Чемпионы - страница 59
Конечно, это были они. Сейчас, когда они приближались, он рассмотрел их отлично. Вскоре стали слышны их голоса:
— Ты, может быть, хочешь иметь дело с Мишей Япончиком? Так иди до Миши Япончика. Весёленькую жизнь ты будешь иметь от него.
Хриплый поддакнул:
— Спроси у него, Жора, как он любил чужие ценности. Пусть покажет денежки, которые он взял через армянина, а то я их не вижу. Может, они у него в кармане? Так скажи ему, что это одна видимость. Может, он стал сейчас сам миллионер? Так пусть будет на здоровье миллионером.
— Что вы с меня смеётесь? — взмолился тоскливый голос. — Идёмте лучше к Ханжонкову. Больше ему некуда скрыться.
Не отвечая, хриплый проговорил:
— Спроси у него, Жора, как ему нравится быть миллионером? Или ему больше нравится песенка: «Шармак ходит голый, босый, зато курит папиросы»?
Когда голоса затихли, Коверзнев перевернулся под лодкой на спину и дрожащими руками вытащил из кармана трубку; закурил осторожно. Задумался. К Ханжонкову? Значит, он подле кинофабрики? Это ведь совсем рядом с Лорой… Бедная, она мечтала встречаться в Петрограде… Какой там к чёрту Петроград! Сейчас перед ним маячит Париж… Бедный Джан — Темиров, не видать тебе Парижа…
Он выбил трубку и выполз из–под лодки, потягиваясь, с оханьем потирая ушибленные места. Как будто бы всё было спокойно.
По пригоркам, раздвигая колючие кусты боярышника, перебираясь через трещины, увязая в гальке, он пошёл к Малому Фонтану.
Когда он оставил за спиной Аркадию, забрезжил рассвет. А он всё шёл и шёл, прихрамывая, раздирая рот в нервной зевоте, мимо пещер, оползневых глыб, вдоль бесконечного моря, продираясь сквозь кусты дрока и бересклета.
Оранжевый шар солнца выкатился из–за серой кромки воды; она окрасилась в зелёный цвет, запестрела весёленькими барашками. Коверзнев разделся по пояс; поёживаясь от холода, раздвинул водоросли и тщательно умылся.
Одежда его никуда не годилась. Он оборвал погоны и вместе с портупеей и наганом закопал их в гальку. Снова вспомнил Джан — Темирова. Печально покачал головой. Теперь, когда он остался полновластным хозяином чемодана («Ваша левая рука сейчас самая богатая в Одессе»), можно было ознакомиться с его содержимым. В долларах и франках он плохо разбирался — тут надо было просто–напросто доверять опытности Джан — Темирова, но деникинские «колокола» (ассигнации с изображением царь–колокола) определённо обрадовали Коверзнева. Рассовав их по карманам, он спокойно направился по тропинке наверх. Места были незнакомые. Только на трамвайной остановке он узнал, что это была 16‑я станция Большого Фонтана.

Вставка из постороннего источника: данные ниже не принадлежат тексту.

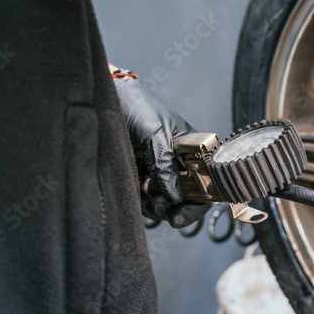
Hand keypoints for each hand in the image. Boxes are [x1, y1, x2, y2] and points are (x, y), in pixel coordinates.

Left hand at [112, 70, 211, 227]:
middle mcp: (178, 164)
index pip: (207, 182)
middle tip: (168, 214)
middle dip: (177, 208)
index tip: (185, 212)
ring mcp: (157, 172)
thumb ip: (165, 164)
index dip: (201, 201)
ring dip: (157, 208)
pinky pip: (144, 199)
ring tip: (149, 201)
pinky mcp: (138, 177)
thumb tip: (175, 197)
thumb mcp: (155, 133)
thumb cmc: (138, 107)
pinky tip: (137, 195)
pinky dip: (141, 203)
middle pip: (187, 197)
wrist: (106, 100)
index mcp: (193, 151)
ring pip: (164, 202)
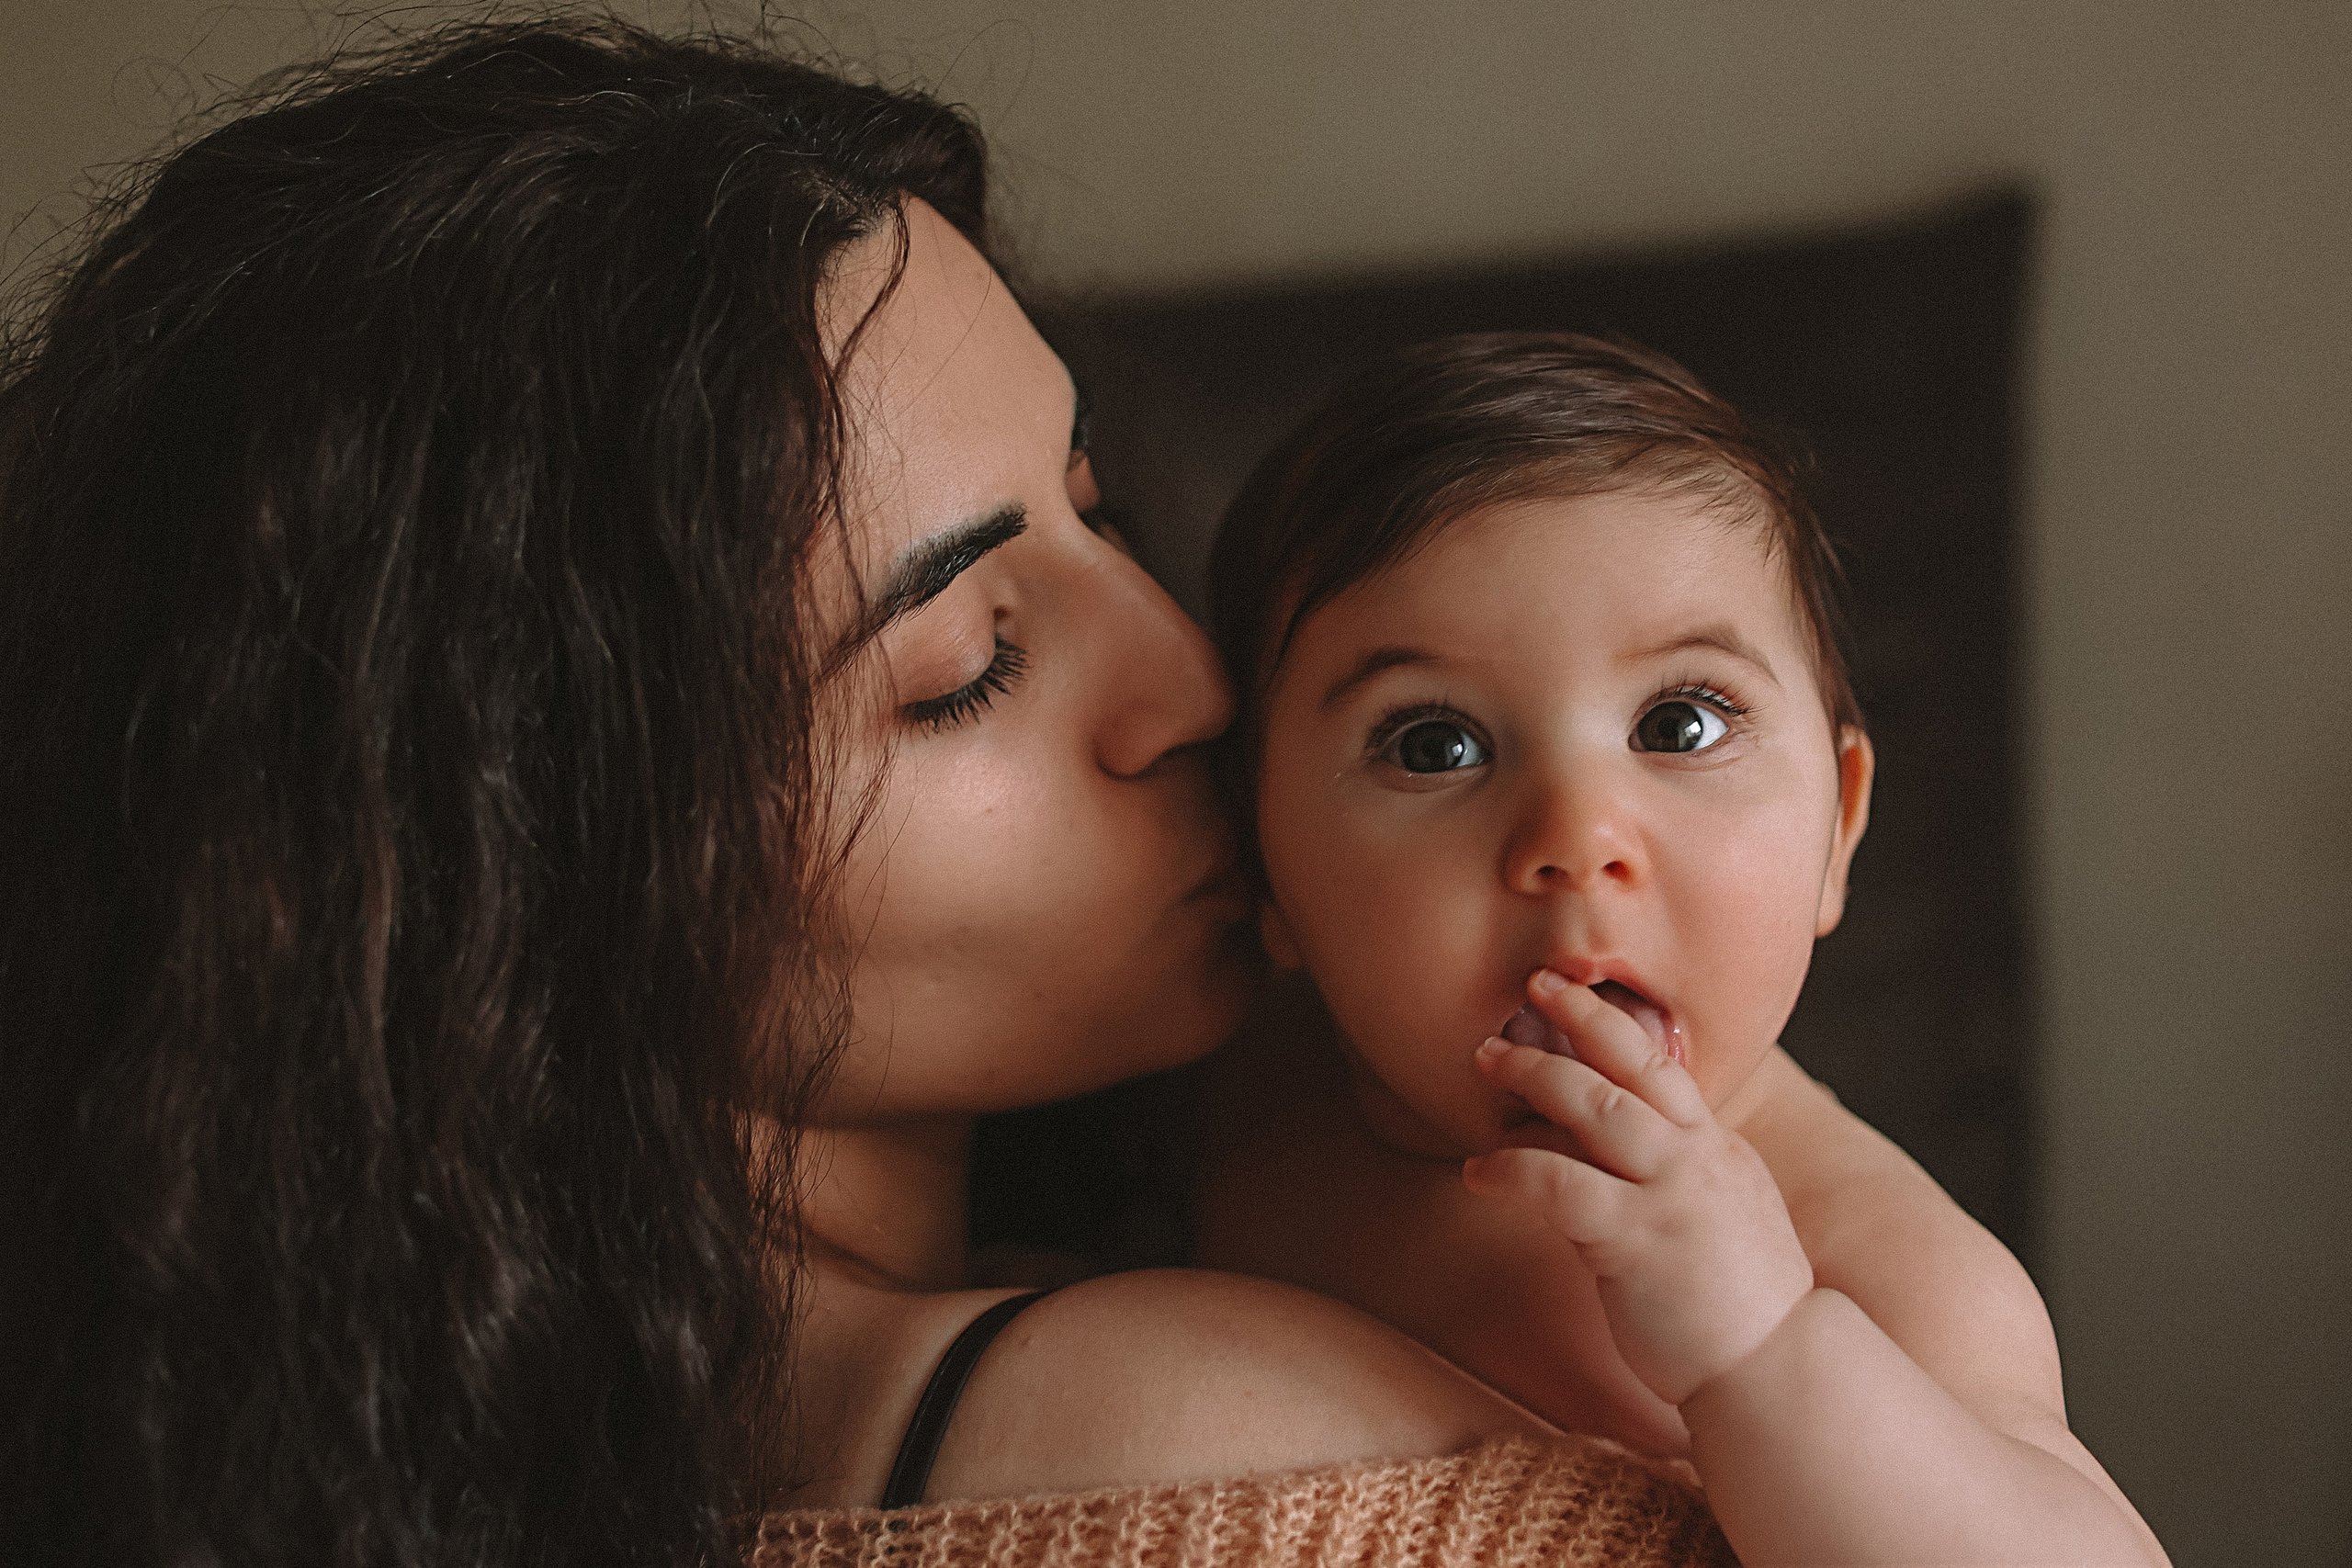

Приобрести элегантный костюм оказалось куда легче, чем Коверзнев предполагал. И когда в полдень он появился в толпе подле думы, бандиты могли бы узнать его только по бородке, — до того он был «штатским», выутюженным, надушенным.
Он, не торопясь, спустился по лестнице в порт, поклонился на прощание Дюку и, прошептав: «Прощай, Одесса! Прощай, последний клочок родной земли», не оборачиваясь, пошёл к причалам.
Бумажка за подписью д'Ансельма оказала магическое действие, и через несколько минут он уже мчался на морском моторе к внешнему рейду. До вечера сидел на палубе, посасывал трубку, задумчиво глядел на Воронцовский дворец, на дачу персидского шаха, на гранит лестницы.
Вечером пароход дал прощальный гудок и медленно вышел в открытое море.
Это было 2 апреля 1919 года.
А на другой день началась эвакуация Одессы: иностранные войска торопливо грузились на транспорты, русские — пешком — пошли по пыльным дорогам к границам Румынии; а те, что сутки назад заполняли Дерибасовскую и бульвар, ринулись в порт — к кораблям. Но ничего этого Коверзнев не видел: он лежал в белоснежной постели, зажав трубку в зубах, и тоскливо думал о своём будущем… Нина… Где ты там, Нина?.. Как ты там, Нина?.. Скоро ли я тебя встречу на Северном вокзале в Париже?
14
Случалось, Никита по неделе не виделся с женой. Хозяйка на Болотной выговаривала ему укоризненно:
— Опять не ночевала. Агитирует кого–то… Не бережёте вы её, Никита Иванович. Совсем она у вас извелась — одна кожа да кости. Разве можно так?